**EXERCISE:** Copy out these items word for word.

**RECORDS SHOWN:**
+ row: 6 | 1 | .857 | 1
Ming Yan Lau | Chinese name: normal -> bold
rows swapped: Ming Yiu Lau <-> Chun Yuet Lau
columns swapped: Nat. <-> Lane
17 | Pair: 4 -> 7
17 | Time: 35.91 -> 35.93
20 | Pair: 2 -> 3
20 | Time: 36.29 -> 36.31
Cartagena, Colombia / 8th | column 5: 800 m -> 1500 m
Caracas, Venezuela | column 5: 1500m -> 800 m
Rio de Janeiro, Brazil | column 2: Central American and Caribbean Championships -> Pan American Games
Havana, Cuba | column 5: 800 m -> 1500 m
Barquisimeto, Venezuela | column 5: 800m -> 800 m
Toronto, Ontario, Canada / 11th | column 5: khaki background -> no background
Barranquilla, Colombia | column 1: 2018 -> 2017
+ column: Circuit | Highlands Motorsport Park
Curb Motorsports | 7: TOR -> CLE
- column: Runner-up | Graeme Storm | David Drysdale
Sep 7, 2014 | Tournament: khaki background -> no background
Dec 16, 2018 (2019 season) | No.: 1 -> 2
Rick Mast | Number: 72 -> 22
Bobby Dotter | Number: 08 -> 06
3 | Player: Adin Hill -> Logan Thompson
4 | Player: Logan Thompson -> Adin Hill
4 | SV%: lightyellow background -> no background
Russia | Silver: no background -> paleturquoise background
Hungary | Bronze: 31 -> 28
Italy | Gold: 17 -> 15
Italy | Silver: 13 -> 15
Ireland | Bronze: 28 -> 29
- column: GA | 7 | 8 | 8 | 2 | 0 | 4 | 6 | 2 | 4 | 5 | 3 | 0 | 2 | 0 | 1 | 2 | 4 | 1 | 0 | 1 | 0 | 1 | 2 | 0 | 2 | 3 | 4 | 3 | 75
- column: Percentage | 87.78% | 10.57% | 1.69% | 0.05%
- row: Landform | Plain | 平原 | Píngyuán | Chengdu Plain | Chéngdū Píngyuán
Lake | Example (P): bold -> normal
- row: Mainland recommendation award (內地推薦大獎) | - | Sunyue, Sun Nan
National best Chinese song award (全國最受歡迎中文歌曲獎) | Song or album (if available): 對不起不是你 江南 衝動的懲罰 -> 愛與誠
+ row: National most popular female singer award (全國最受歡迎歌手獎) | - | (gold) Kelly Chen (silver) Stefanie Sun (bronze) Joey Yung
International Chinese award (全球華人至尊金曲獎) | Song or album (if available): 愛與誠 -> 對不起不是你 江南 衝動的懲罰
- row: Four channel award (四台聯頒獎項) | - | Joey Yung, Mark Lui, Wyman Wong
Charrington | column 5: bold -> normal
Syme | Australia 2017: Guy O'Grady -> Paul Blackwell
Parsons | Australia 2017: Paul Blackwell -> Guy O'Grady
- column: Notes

**EXERCISE OUTPUT:**
+ row: 6 | 1 | .857 | 1
Ming Yan Lau | Chinese name: normal -> bold
rows swapped: Ming Yiu Lau <-> Chun Yuet Lau
columns swapped: Nat. <-> Lane
17 | Pair: 4 -> 7
17 | Time: 35.91 -> 35.93
20 | Pair: 2 -> 3
20 | Time: 36.29 -> 36.31
Cartagena, Colombia / 8th | column 5: 800 m -> 1500 m
Caracas, Venezuela | column 5: 1500m -> 800 m
Rio de Janeiro, Brazil | column 2: Central American and Caribbean Championships -> Pan American Games
Havana, Cuba | column 5: 800 m -> 1500 m
Barquisimeto, Venezuela | column 5: 800m -> 800 m
Toronto, Ontario, Canada / 11th | column 5: khaki background -> no background
Barranquilla, Colombia | column 1: 2018 -> 2017
+ column: Circuit | Highlands Motorsport Park
Curb Motorsports | 7: TOR -> CLE
- column: Runner-up | Graeme Storm | David Drysdale
Sep 7, 2014 | Tournament: khaki background -> no background
Dec 16, 2018 (2019 season) | No.: 1 -> 2
Rick Mast | Number: 72 -> 22
Bobby Dotter | Number: 08 -> 06
3 | Player: Adin Hill -> Logan Thompson
4 | Player: Logan Thompson -> Adin Hill
4 | SV%: lightyellow background -> no background
Russia | Silver: no background -> paleturquoise background
Hungary | Bronze: 31 -> 28
Italy | Gold: 17 -> 15
Italy | Silver: 13 -> 15
Ireland | Bronze: 28 -> 29
- column: GA | 7 | 8 | 8 | 2 | 0 | 4 | 6 | 2 | 4 | 5 | 3 | 0 | 2 | 0 | 1 | 2 | 4 | 1 | 0 | 1 | 0 | 1 | 2 | 0 | 2 | 3 | 4 | 3 | 75
- column: Percentage | 87.78% | 10.57% | 1.69% | 0.05%
- row: Landform | Plain | 平原 | Píngyuán | Chengdu Plain | Chéngdū Píngyuán
Lake | Example (P): bold -> normal
- row: Mainland recommendation award (內地推薦大獎) | - | Sunyue, Sun Nan
National best Chinese song award (全國最受歡迎中文歌曲獎) | Song or album (if available): 對不起不是你 江南 衝動的懲罰 -> 愛與誠
+ row: National most popular female singer award (全國最受歡迎歌手獎) | - | (gold) Kelly Chen (silver) Stefanie Sun (bronze) Joey Yung
International Chinese award (全球華人至尊金曲獎) | Song or album (if available): 愛與誠 -> 對不起不是你 江南 衝動的懲罰
- row: Four channel award (四台聯頒獎項) | - | Joey Yung, Mark Lui, Wyman Wong
Charrington | column 5: bold -> normal
Syme | Australia 2017: Guy O'Grady -> Paul Blackwell
Parsons | Australia 2017: Paul Blackwell -> Guy O'Grady
- column: Notes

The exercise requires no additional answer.